440 Huntington Avenue
472 West Village H
Boston, MA 02115


Matthew Ekstrand-Abueg is a PhD student at Northeastern University’s College of Computer and Information Science, advised by Professor Javed Aslam. He focuses on information retrieval and summarization, with an interest in using natural language processing and statistical methods to retrieve text. Matthew seeks to make the vast amount of information on the internet more directly and quickly accessible to users, while maintaining individualization and diversity. He earned his bachelor’s degree in electrical engineering and computer science at the University of California, Berkeley, and his master’s degree in computer science at Northeastern.


  • MS in Computer Science, Northeastern University
  • BS in Electrical Engineering and Computer Science, UC Berkeley

About Me

  • Hometown: San Francisco, California
  • Field of Study: Information Retrieval
  • PhD Advisor: Javed Aslam

What are the specifics of your graduate education (thus far)?

My main focus involves semi-supervised test collection creation for document retrieval and many areas of summarization, including time-constrained, multi-document, and space-constrained settings.

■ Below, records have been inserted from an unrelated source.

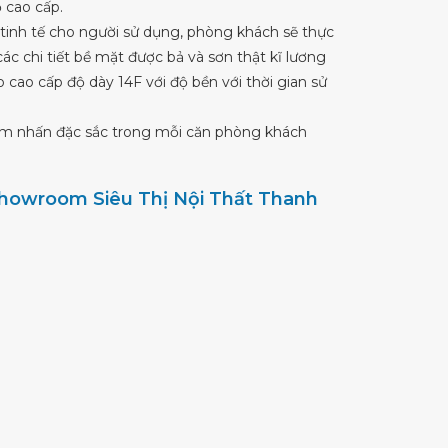
 cao cấp.
tinh tế cho người sử dụng, phòng khách sẽ thực
c chi tiết bề mặt được bả và sơn thật kĩ lương
cao cấp độ dày 14F với độ bền với thời gian sử
điểm nhấn đặc sắc trong mỗi căn phòng khách
 showroom Siêu Thị Nội Thất Thanh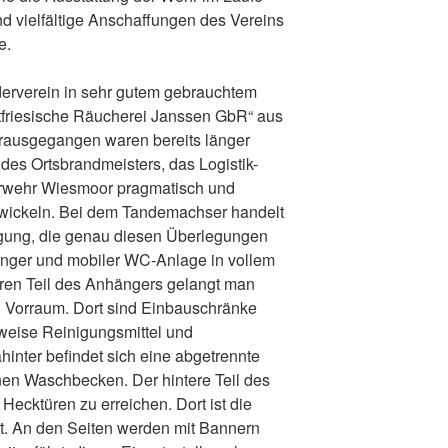
nd vielfältige Anschaffungen des Vereins
e.
erverein in sehr gutem gebrauchtem
tfriesische Räucherei Janssen GbR“ aus
rausgegangen waren bereits länger
es Ortsbrandmeisters, das Logistik-
rwehr Wiesmoor pragmatisch und
entwickeln. Bei dem Tandemachser handelt
igung, die genau diesen Überlegungen
nger und mobiler WC-Anlage in vollem
ren Teil des Anhängers gelangt man
n Vorraum. Dort sind Einbauschränke
weise Reinigungsmittel und
hinter befindet sich eine abgetrennte
inen Waschbecken. Der hintere Teil des
Hecktüren zu erreichen. Dort ist die
t. An den Seiten werden mit Bannern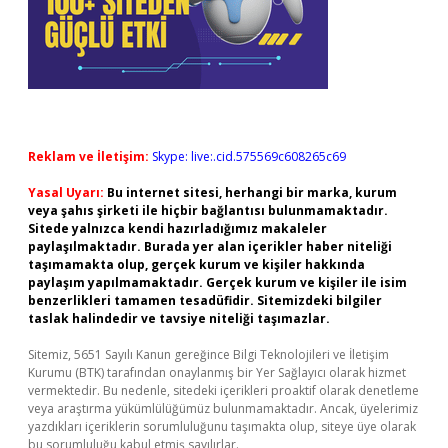
Reklam ve İletişim:
Skype: live:.cid.575569c608265c69
Yasal Uyarı:
Bu internet sitesi, herhangi bir marka, kurum
veya şahıs şirketi ile hiçbir bağlantısı bulunmamaktadır.
Sitede yalnızca kendi hazırladığımız makaleler
paylaşılmaktadır. Burada yer alan içerikler haber niteliği
taşımamakta olup, gerçek kurum ve kişiler hakkında
paylaşım yapılmamaktadır. Gerçek kurum ve kişiler ile isim
benzerlikleri tamamen tesadüfidir. Sitemizdeki bilgiler
taslak halindedir ve tavsiye niteliği taşımazlar.
Sitemiz, 5651 Sayılı Kanun gereğince Bilgi Teknolojileri ve İletişim
Kurumu (BTK) tarafından onaylanmış bir Yer Sağlayıcı olarak hizmet
vermektedir. Bu nedenle, sitedeki içerikleri proaktif olarak denetleme
veya araştırma yükümlülüğümüz bulunmamaktadır. Ancak, üyelerimiz
yazdıkları içeriklerin sorumluluğunu taşımakta olup, siteye üye olarak
bu sorumluluğu kabul etmiş sayılırlar.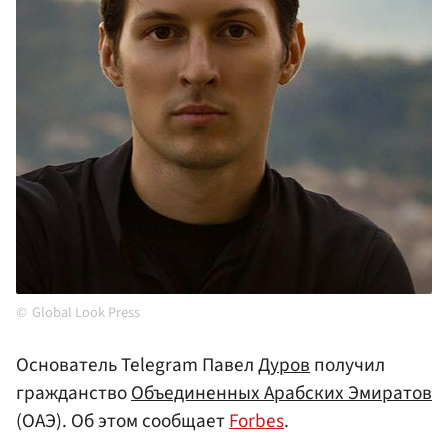
Global Look Press
Основатель Telegram Павел
Дуров
получил
гражданство
Объединенных Арабских Эмиратов
(ОАЭ). Об этом сообщает
Forbes
.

As a side project, I have worked on mouse tracking for information salience to analyze the cost of annoying advertisements, automated parsing of news stories for bad entities, medical forum entity extraction, and technical advising for a tablet-based medical study in India, some of these projects being done while on internships at Microsoft Research and Google Research.

What are your research interests?

I am interested in applying natural language processing and statistical methods to web-scale data for text retrieval, rather than document retrieval. I have worked with the Text Retrieval Conference at the National Institute of Standards and Technology and NTCIR at the National Institute of Informatics in Japan for several years to create datasets for summarization evaluation and simultaneously encourage work around the world to tackle these problems, especially in temporal summarization and summarization for mobile devices.

What’s one problem you’d like to solve with your research/work?

I am trying to solve the problem of improving the reusability of test collections given the scale of the internet and difficulties in matching natural language text. To that end, I am trying to improve automatic matching of text for similarity and entailment using Neuro-Linguistic Programming, statistical methods such as word vectors, and learning algorithms to match the manually-identified gold set of information to arbitrary text returned by a summarization system.

What aspect of what you do is most interesting?

The most interesting aspect of my work is the ever-present battle of the way we represent the formalisms of language versus the statistical methods for teaching computers to understand language using large quantities of data but limited supervision. Both sides have shown positive results, and I believe they will both be necessary for computers to truly understand language, but we have yet to unify them.

What are your research or career goals, going forward?

My current goal is to create evaluation collections and methodologies to serve as learning objectives for current and future learning methods to measurably improve summarization systems in a wide variety of areas. More broadly, I aim to make the vast amount of information on the internet more directly and quickly accessible to users, including through personalization and summarization, but maintaining diversification of content. I also love to teach, having instructed numerous courses at Northeastern.